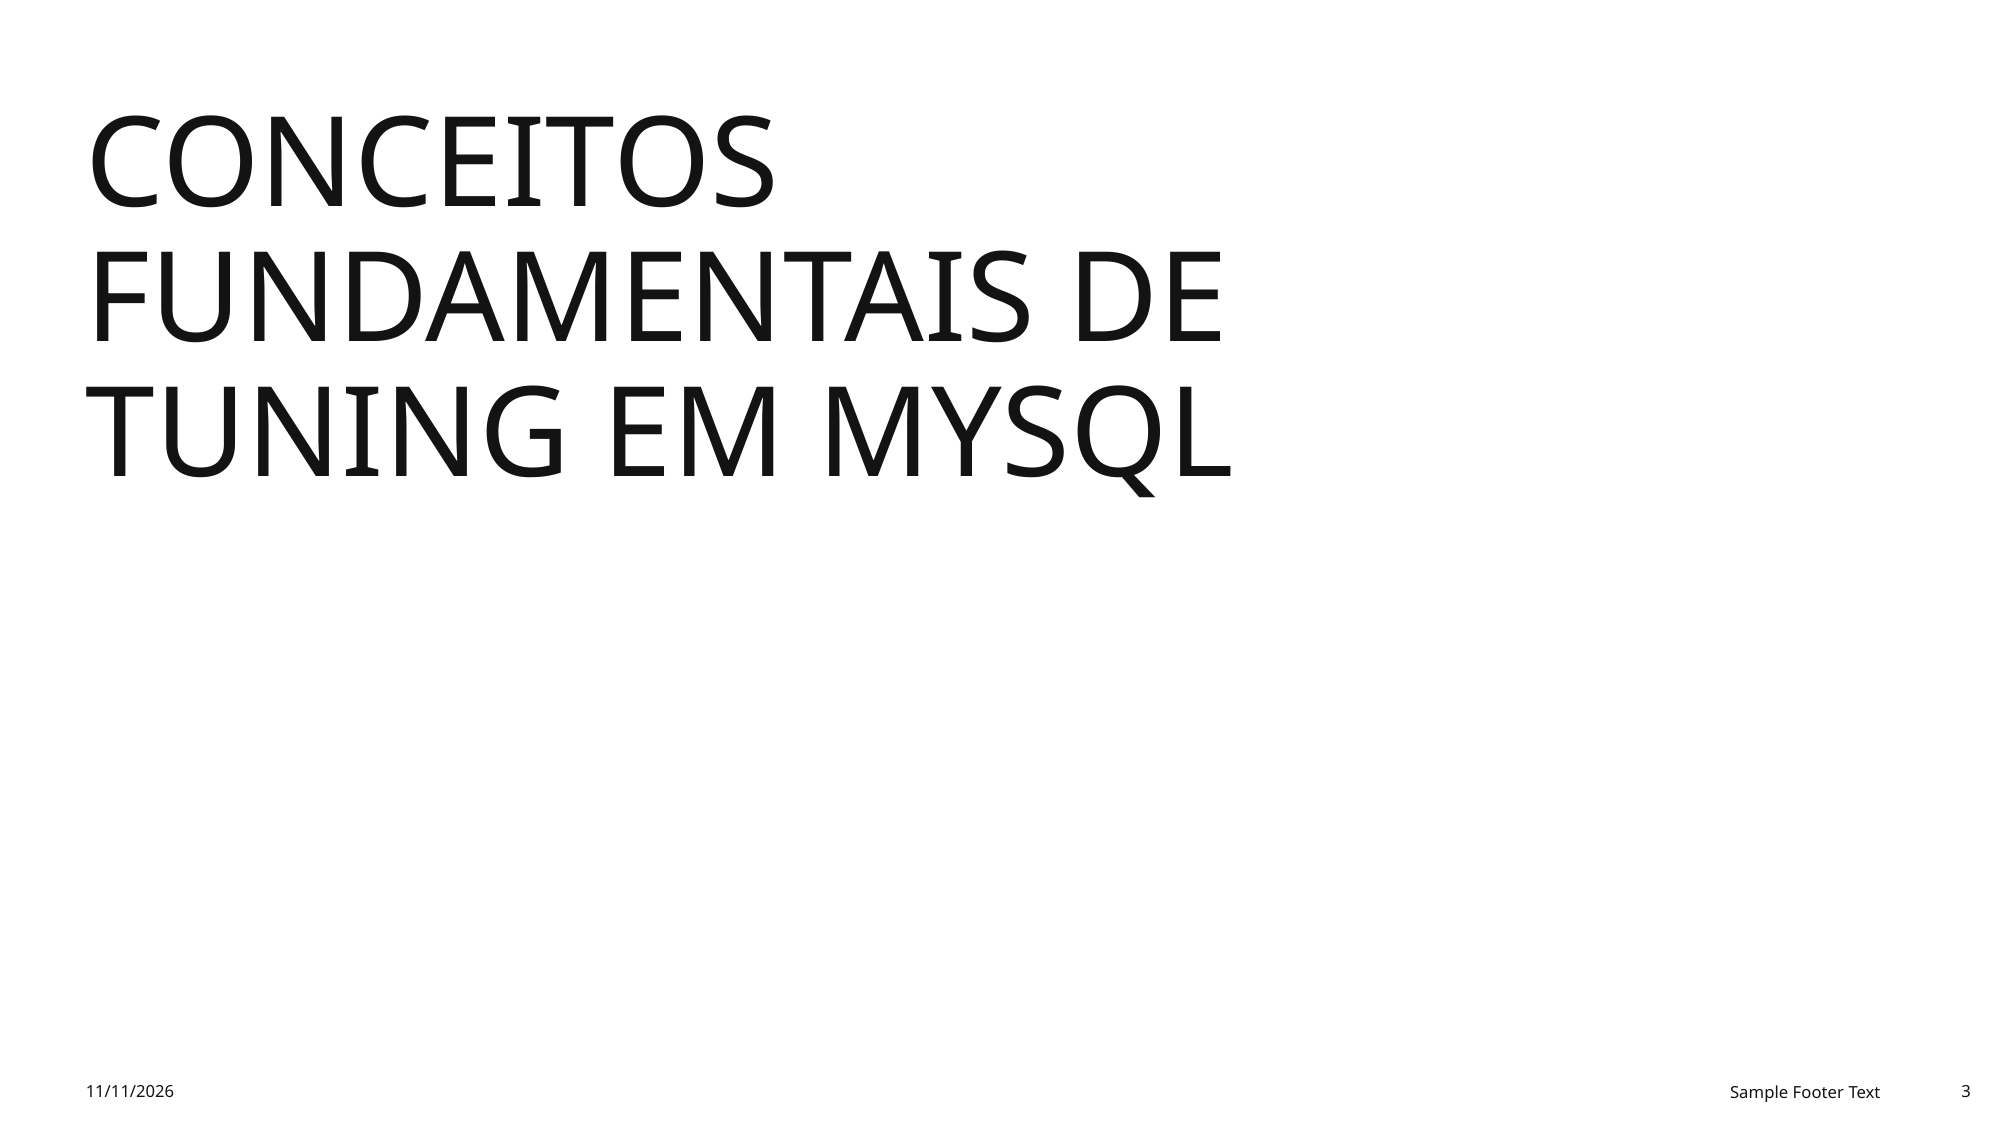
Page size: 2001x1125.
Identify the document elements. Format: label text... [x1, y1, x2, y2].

title Conceitos Fundamentais de Tuning em MySQL [70, 90, 1369, 749]
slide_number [70, 1064, 537, 1120]
slide_number 3 [1910, 1064, 1986, 1120]
footer Sample Footer Text [1458, 1064, 1896, 1120]
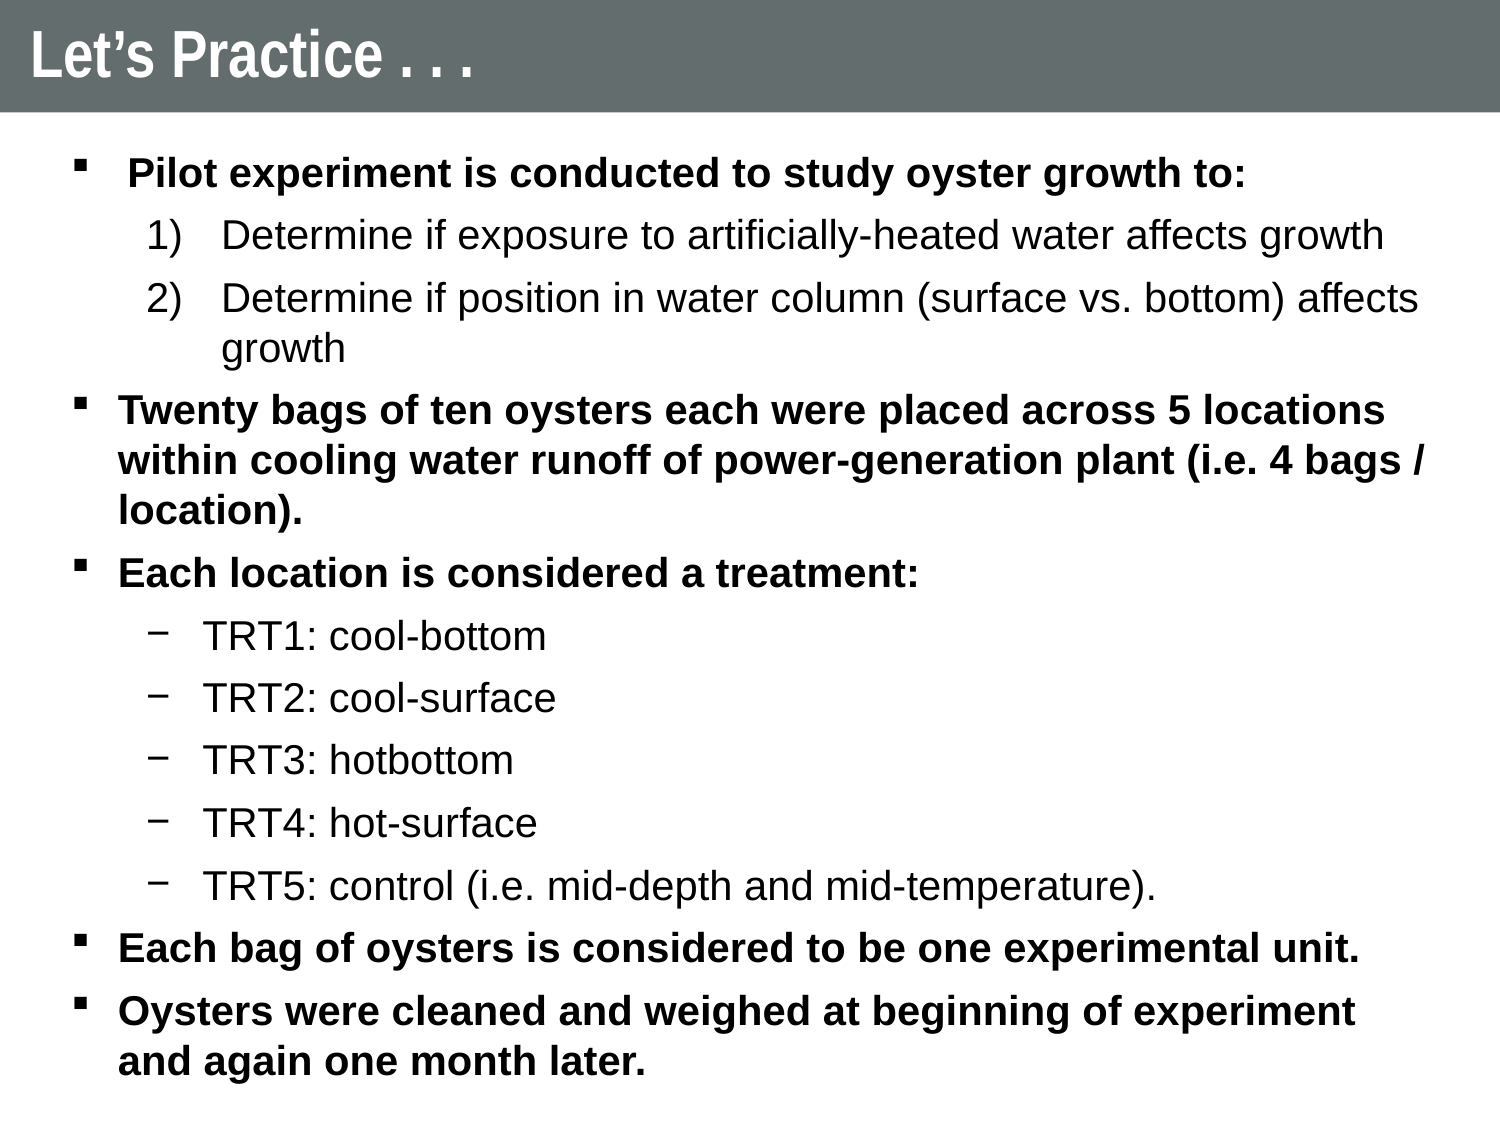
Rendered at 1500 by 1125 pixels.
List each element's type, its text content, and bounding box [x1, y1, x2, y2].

text_box Pilot experiment is conducted to study oyster growth to: Determine if exposure to artificially-heated water affects growth Determine if position in water column (surface vs. bottom) affects growth Twenty bags of ten oysters each were placed across 5 locations within cooling water runoff of power-generation plant (i.e. 4 bags / location). Each location is considered a treatment: TRT1: cool-bottom TRT2: cool-surface TRT3: hotbottom TRT4: hot-surface TRT5: control (i.e. mid-depth and mid-temperature). Each bag of oysters is considered to be one experimental unit. Oysters were cleaned and weighed at beginning of experiment and again one month later. [56, 138, 1444, 1091]
title Let’s Practice . . . [0, 0, 1500, 117]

Assignment:
Omit the pictures, then print the rest of the listing above exactly.

Task solution:
Page size: 2001x1125.
Identify the document elements. Format: label text... [x1, y1, x2, y2].

title Conceitos Fundamentais de Tuning em MySQL [70, 90, 1369, 749]
slide_number [70, 1064, 537, 1120]
slide_number 3 [1910, 1064, 1986, 1120]
footer Sample Footer Text [1458, 1064, 1896, 1120]
Rendered at 1500 by 1125 pixels.
List each element's type, its text content, and bounding box [x1, y1, x2, y2].

text_box Pilot experiment is conducted to study oyster growth to: Determine if exposure to artificially-heated water affects growth Determine if position in water column (surface vs. bottom) affects growth Twenty bags of ten oysters each were placed across 5 locations within cooling water runoff of power-generation plant (i.e. 4 bags / location). Each location is considered a treatment: TRT1: cool-bottom TRT2: cool-surface TRT3: hotbottom TRT4: hot-surface TRT5: control (i.e. mid-depth and mid-temperature). Each bag of oysters is considered to be one experimental unit. Oysters were cleaned and weighed at beginning of experiment and again one month later. [56, 138, 1444, 1091]
title Let’s Practice . . . [0, 0, 1500, 117]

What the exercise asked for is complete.